I had to go a more complex route, rather than just pure delegation. I eventually replaced all the operators with custom instances of an Operator class, which held an operator and a reference to the instance of the class:


class MutableNumber(object):
    __operatormap__ = "__add__", "__div__", "__eq__", "__floordiv__", "__ge__", \
        "__gt__", "__inv__", "__invert__", "__le__", "__lshift__", "__lt__", \
        "__mod__", "__mul__", "__ne__", "__neg__", "__pos__", "__pow__", \
        "__rshift__", "__sub__", "__truediv__"
    class Operator(object):
        def __init__(self, instance, op):
            self.instance = instance
            self.op = op
        def __call__(self, rhs):
            op = getattr(operator, self.op)
            try:
                return op(self.instance.number, rhs.number)
            except AttributeError:
                return op(self.instance.number, rhs)

    def __init__(self, value=None):
        for op in self.__operatormap__:
            setattr(self, op, MutableNumber.Operator(self, op))
        self.number = value

So, we finally reach the part where it gets interesting.
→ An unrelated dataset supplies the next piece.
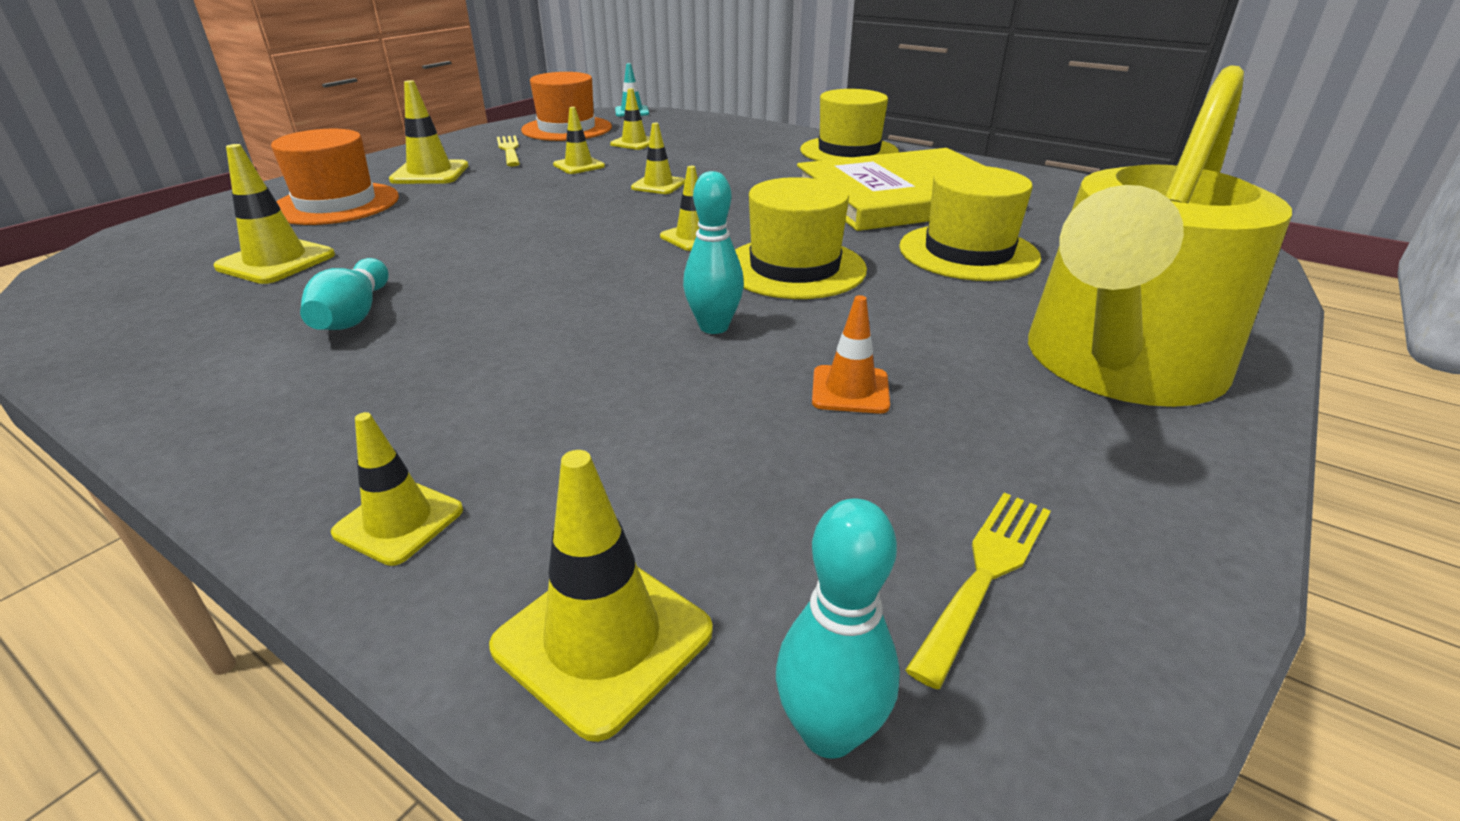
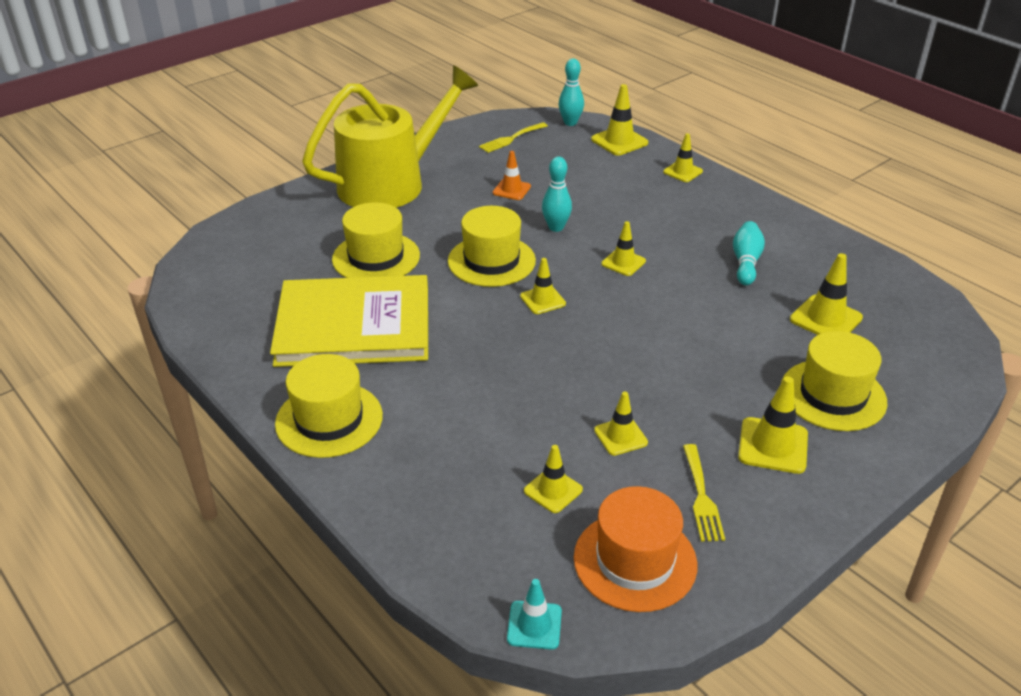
camera: 165 degrees left, 5 degrees up
(336, 204) = (833, 395): orange hat -> yellow hat
(658, 185) = (549, 380): yellow traffic cone -> yellow traffic cone (623, 262)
What happens? Does this work properly? The code seems good, but it fails to function:


>>> MutableNumber(3) * 2
Traceback (most recent call last):
  ...
TypeError: unsupported operand type(s) for *: 'MutableNumber' and 'int'

Unsupported operand for types? It looks like it’s totally ignoring the fact that the MutableNumber instance has a __mul__ property set. Hm… stranger still:


>>> MutableNumber(3).__mul__(2)
6
>>> MutableNumber(3).__class__.__mul__(2)
Traceback (most recent call last):
  ...
AttributeError: type object 'MutableNumber' has no attribute '__mul__'

Well, it seems that A * B does not call A.__mul__(B). It searches for A.__class__.__mul__, but not A.__mul__. It works fine with an old-style class, but not a new-style class.

It turns out this behaviour has been discovered before. In fact, Jan Decaluwe was trying to do the same thing I am, create an instance object that acts like a mutable number. Alex Martelli wrote:

The idea is that operators should rely on special
methods defined by the TYPE (class) of the object they’re working
on, NOT on special methods defined just by the OBJECT itself and
not by its class. Doing otherwise (as old-style classes did, and
still do for compatibility) is untenable in the general case, for
example whenever you consider a class and its metaclass (given that
the metaclass IS the class object’s type, no more and no less).

Well, too bad. I guess maybe I’ll just backtrack all the way to using accessor methods to make sure the column and row data is both kept constant… or just store one of them.